Here, Carver has offered a brief overview of the little that we currently know of the Anglo-Saxon cunning craft, referencing Dickinson's work as well as that of Neil Price, whose truly excellent work The Viking Way (Uppsala University, 2002) explores the role of magico-religious specialists in Scandinavia, utilising a multidisciplinary approach embracing both archaeology and history. Carver has decorated his short piece with images of the skeleton and knife found at Dickinson's Bideford-on-Avon burial, and also spent much of the page on the wider issue of women in the Anglo-Saxon world. Ultimately, it is brief yet informative, and I would hope that it might inspire some readers to take a greater interest in the world of Anglo-Saxon ritual and religion, the subject which so captivates me.

Thursday, 11 October 2012

Dr. David Lewis-Williams and Rock Art Studies

Over the past fortnight it has been my pleasure to attend two distinct lectures by one of the world's foremost scholars of Rock Art Studies, Dr David Lewis-Williams. Professor emeritus of cognitive archaeology at the University of Witwatersrand in Johannesburg, South Africa, Lewis-Williams has recently been over here in London, giving lectures on various different areas of this fascinating topic and offering a greater insight into his veritable oeuvre, published over the past thirty years.
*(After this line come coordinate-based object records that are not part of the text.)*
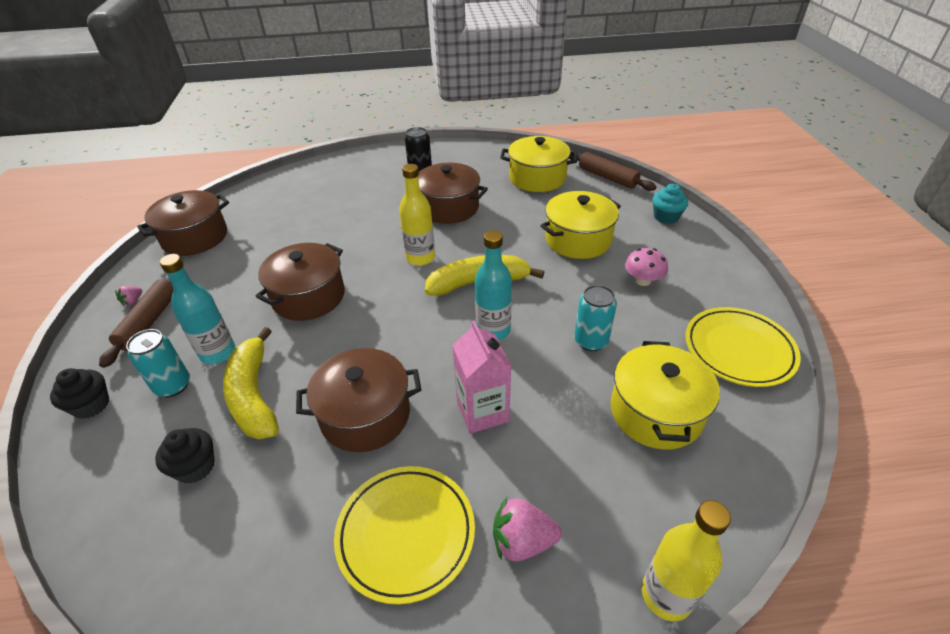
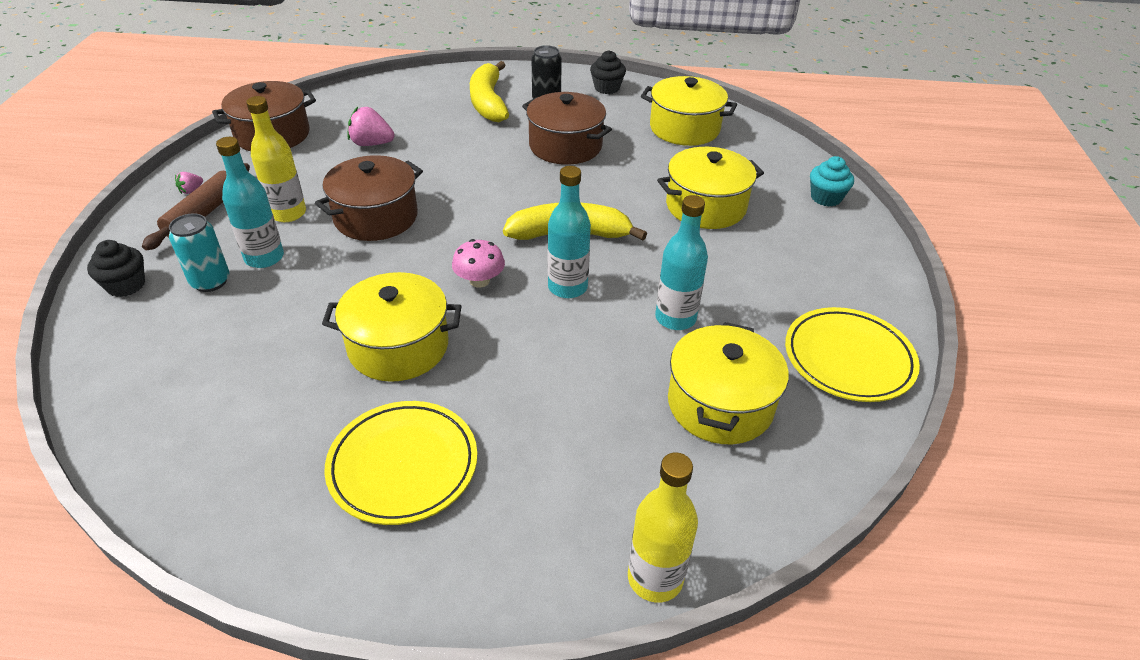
camera: 10 degrees right, 0 degrees up
black cupcake [155,428,215,483] -> black cupcake moved to [590,50,626,94]
yellow banana [223,327,279,439] -> yellow banana moved to [470,61,509,122]
brown pot [296,348,421,452] -> yellow pot [322,272,462,382]
yellow bottle [399,164,435,266] -> yellow bottle moved to [246,96,306,222]
pink carton [452,320,511,434] -> none
pink strawberry [493,497,562,562] -> pink strawberry moved to [347,107,395,146]
brown rolling pin [569,151,656,191] -> none
turquoise can [574,285,617,351] -> turquoise bottle [655,195,708,330]
pink mushroom [625,248,668,286] -> pink mushroom moved to [452,239,505,288]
Last week, on Wednesday 3 October, Lewis-Williams lectured on the subject of the San Bushmen rock art from Southern Africa at an afternoon conference held at South Kensington's Institut Francaise. Entitled "Rock Arts from the Antipodes", the conference also featured a talk by Professor John-Michel Geneste of the University of Bordeaux, France, on his recent excavatory work at the Nawarla Gabarnmang rock shelter in Northern Australia, as well as a short yet moving film on the latter's project and the manner in which it has interacted with the local indigenous population.

Subsequently, Lewis-Williams proceeded to give a talk on the subject of European Upper Palaeolithic rock art research, and some of the problems that it faces, at the UCL Institute of Archaeology (where I am currently a graduate student). The ideas that he expounded are not exactly new -- his groundbreaking books outlining his approach have been available for years -- but to see him expound them in the flesh was a thoroughly enlightening experience. Thanks must go to UCL-IOA lecturer and rock art specialist Dr. Didier Bouakaze-Khan, who helped to organise both of these events, and who runs one of the master's modules on which I am enrolled.

I would thoroughly suggest that readers of this blog look up some of Lewis-Williams' work; the manner in which he combines neurological and ethnographic approaches to the archaeological study of rock art, both in Southern Africa and in Western Europe, is fascinating, and deserves a wider audience to that which it has currently received. His conclusions touch not only on the world of rock art, but on the origins of religion, art and human cognitive capacity itself. Thought-provoking stuff.